Archivio di aprile 2006

L’ESEMPIO parte 2-

“A volte è umano pensare che non ci sia più nulla da fare.” Che tutta questa incontenibile follia alla fine abbia la meglio e diventi la regola e non l’eccezione. E che a pagarla siano solo loro: i bambini. Non ho mai visto un fiore gettare i propri semi dentro ad un cassonetto. Un cane abbandonare i suoi cuccioli neonati in una fogna. Una rondine seviziare i suoi piccoli. Ma ho visto taluni “uomini” farlo. Ed ho deciso di combatterli. Per provare ad arginare tutto questo inutile dolore……..malgrado certe difficoltà, a tratti imbattibili, all’apparenza. Ed allora si cercano esempi. Grandi. Da imitare. A cui rifarsi per scaldare il cuore e ridargli tutta quella serenità di cui ha bisogno per esistere. Barbara e Francesco sono due persone come tante. Giovani sposi, belli e fortunati. Ma come poche si sono sapute distinguere, vere protagoniste sul palcoscenico della vita. E con un gesto, il più naturale, quello che dovrebbe essere patrimonio di noi tutti, hanno ribadito ancora una volta che l’Amore è l’unica via d’uscita. La risposta assoluta. L’esempio. Certo ci vuole coraggio. Ostinazione.

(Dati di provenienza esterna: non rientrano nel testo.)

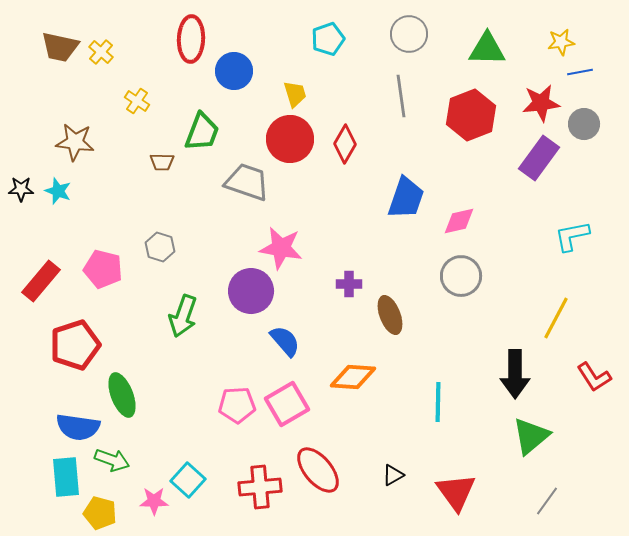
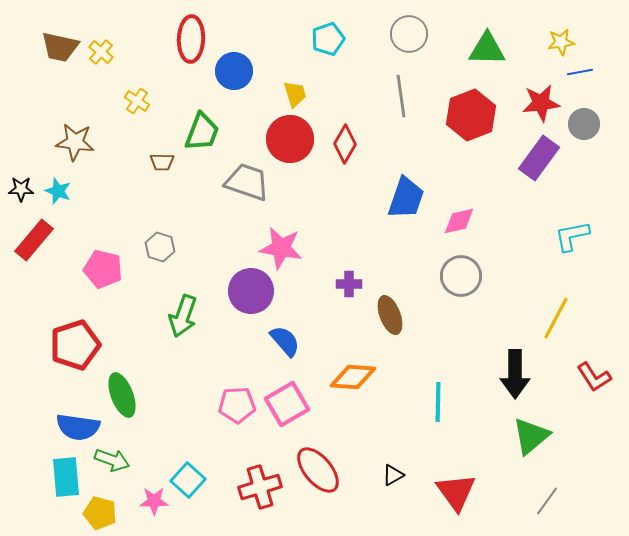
red rectangle at (41, 281): moved 7 px left, 41 px up
red cross at (260, 487): rotated 12 degrees counterclockwise
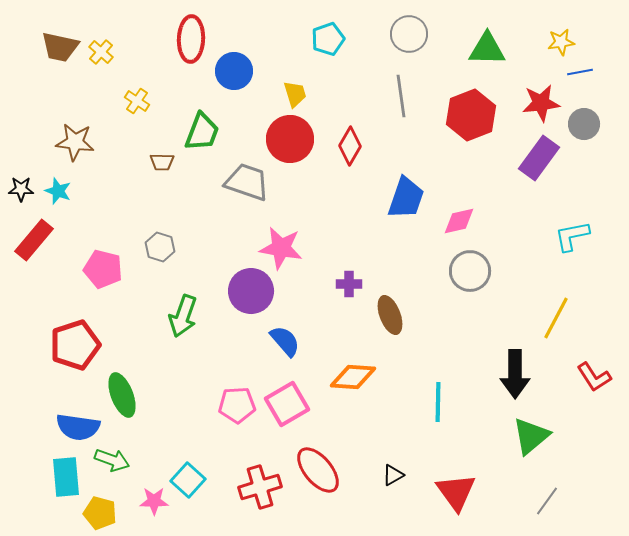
red diamond at (345, 144): moved 5 px right, 2 px down
gray circle at (461, 276): moved 9 px right, 5 px up
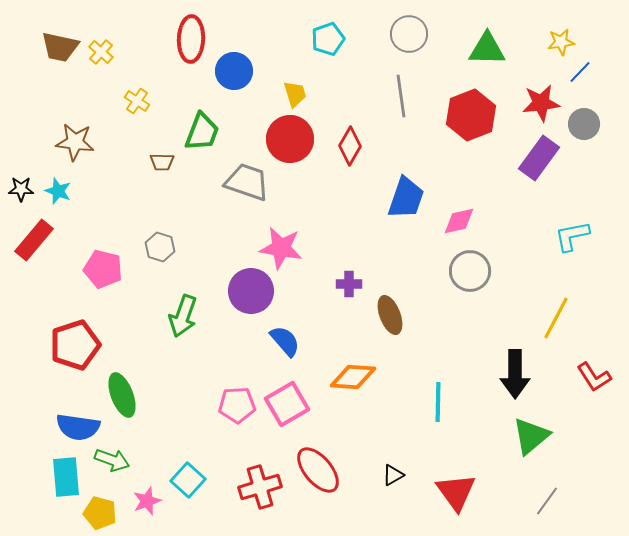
blue line at (580, 72): rotated 35 degrees counterclockwise
pink star at (154, 501): moved 7 px left; rotated 20 degrees counterclockwise
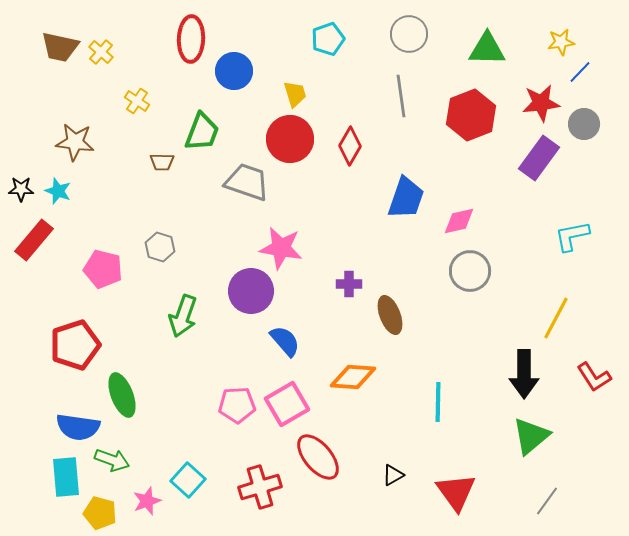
black arrow at (515, 374): moved 9 px right
red ellipse at (318, 470): moved 13 px up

Perseveranza. Ma quando si coglie quel frutto, nessun ostacolo pare insormontabile. Barbara e Francesco hanno adottato un bimbo, abbandonato dopo la nascita in mezzo ad una strada. Come un sacco dello sporco indegno pure di un cassonetto. Oggi il bimbo, bellissimo ed elegantissimo nel suo completino all’ultima moda, mi sorride dalla sua culla. Nel giro di pochi giorni ha raddoppiato di peso. Mangia, dorme sereno ed ascolta. Ascolta e scruta tutto quello che lo circonda. Poiché dopo aver conosciuto l’inferno oggi vuole godersi ogni attimo, ogni istante, anche la più impercettibile emozione, che questa seconda vita, gli ha potuto offrire. Ringrazio Barbara e Francesco di tutto, cuore per averci ricordato che le cose possono cambiare. In meglio.

ULTIM’ORA.

GUARDATE CHE NUMERI "ALLUCINANTI"…..

Usa, maxi retata della polizia
1.100 arresti per reati sessuali

Più di 1.100 ricercati per crimini sessuali sono stati arrestati dalla polizia americana nel corso di una retata che ha coinvolto le autorità di 27 stati americani. In base a quanto dichiarato dal ministro della Giustizia americano, Alberto Gonzalez, le persone arrestate rientrano tra i 9.037 latitanti arrestati dalla polizia americana nel corso dell’ultima settimana all’interno di un’operazione denominata Falcon II.

 

"L’operazione è stata indirizzata verso il peggio del peggio dei criminali presenti nel Paese", ha spiegato Gonzalez. La rete di polizia ha coinvolto autorità sia locali che federali e si è tenuta nella settimana conclusasi il 17 aprile. 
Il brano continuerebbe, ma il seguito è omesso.